Supplied material –
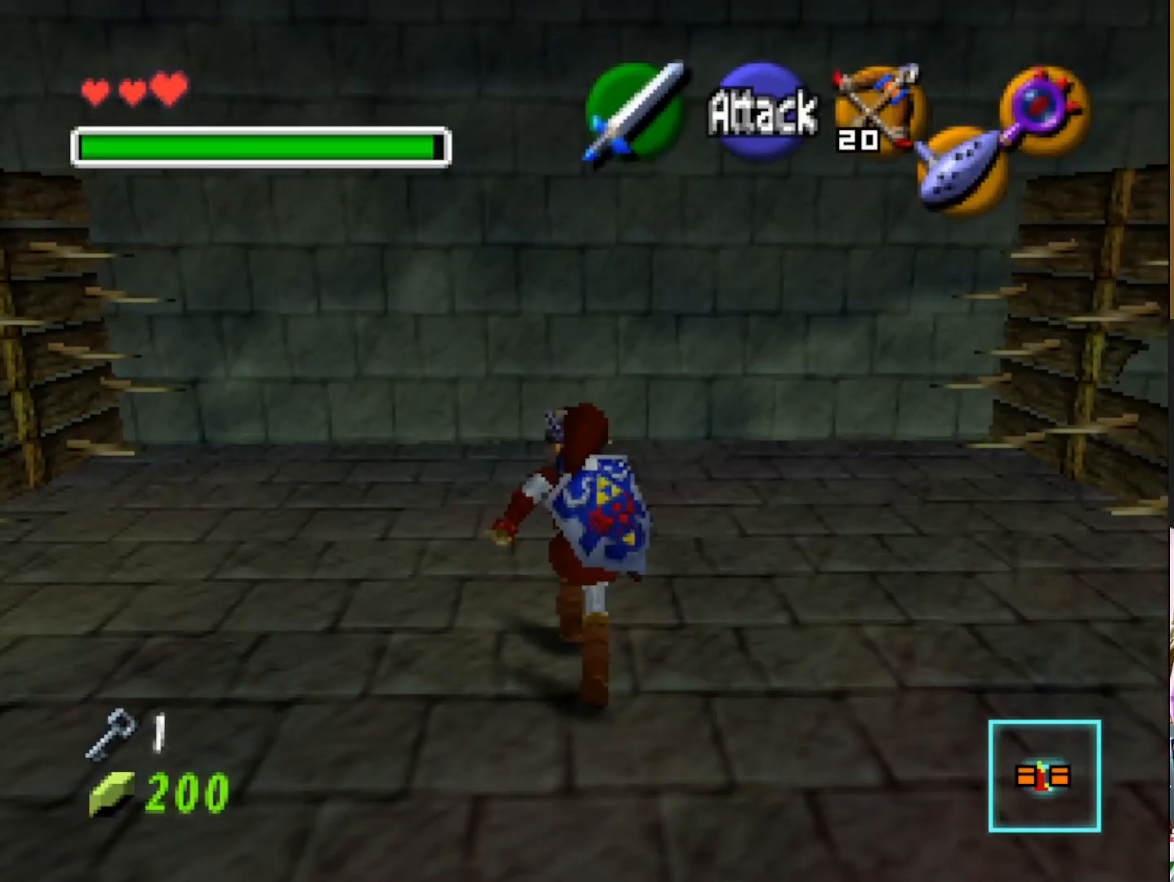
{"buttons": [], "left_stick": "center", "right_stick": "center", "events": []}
==
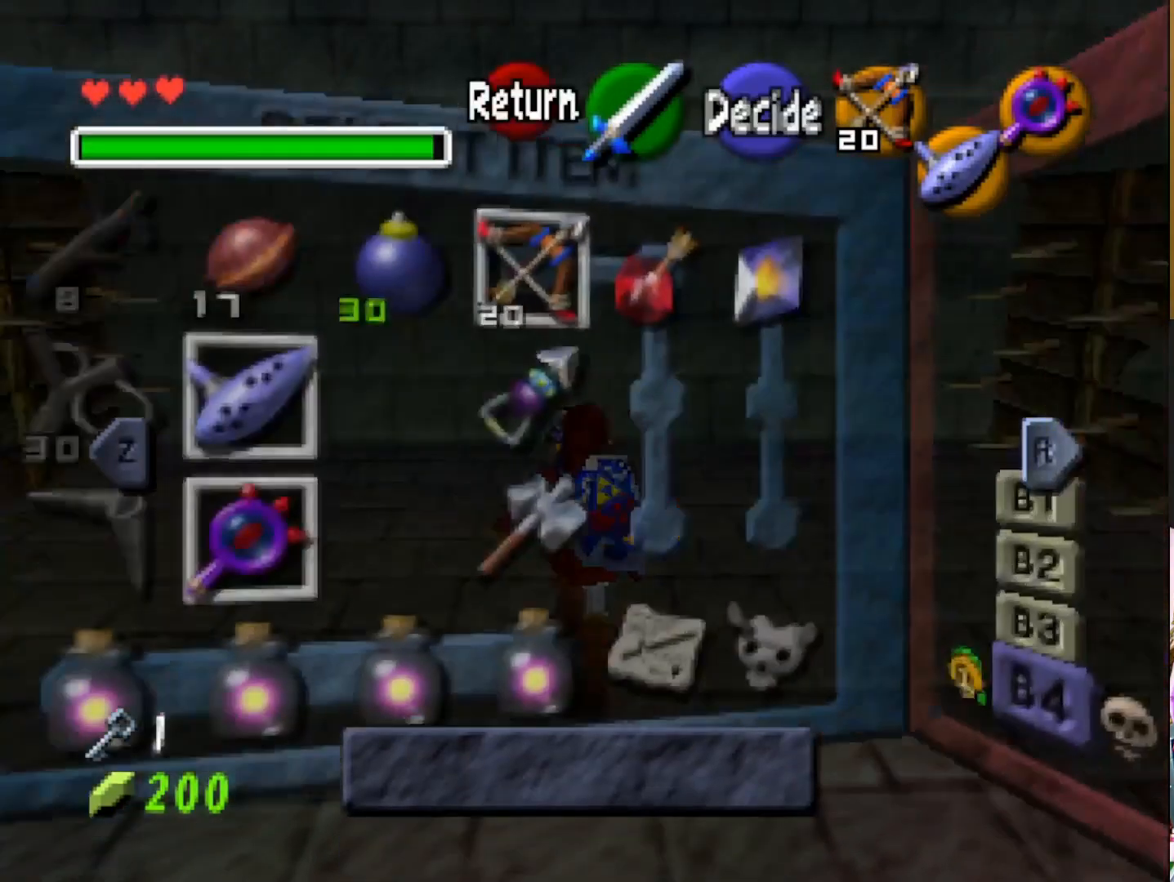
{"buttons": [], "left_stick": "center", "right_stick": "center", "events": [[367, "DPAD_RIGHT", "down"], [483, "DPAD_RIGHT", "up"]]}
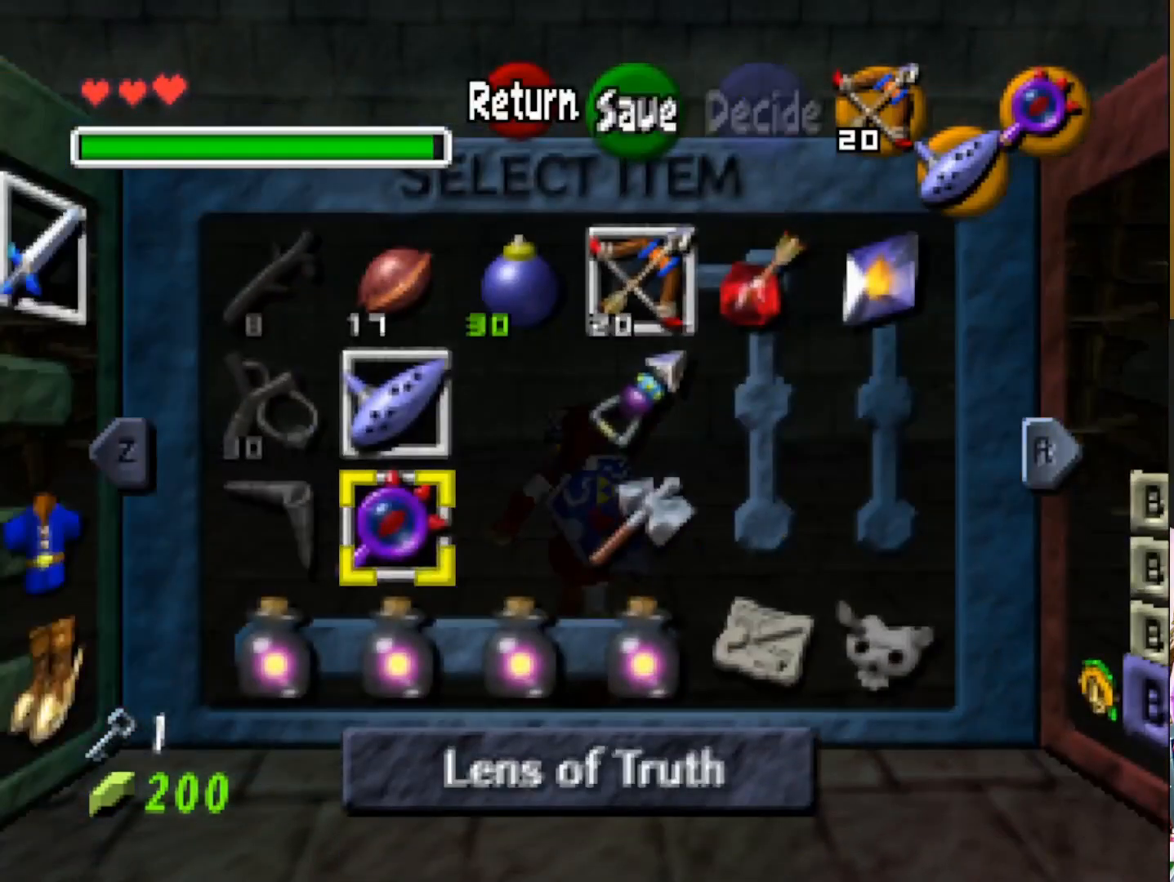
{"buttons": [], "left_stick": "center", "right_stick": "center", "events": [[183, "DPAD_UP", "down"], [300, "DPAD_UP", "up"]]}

Assignment – Check every line above for the word "down" and copy those that have it.

Problem solution –
{"buttons": [], "left_stick": "center", "right_stick": "center", "events": [[367, "DPAD_RIGHT", "down"], [483, "DPAD_RIGHT", "up"]]}
{"buttons": [], "left_stick": "center", "right_stick": "center", "events": [[183, "DPAD_UP", "down"], [300, "DPAD_UP", "up"]]}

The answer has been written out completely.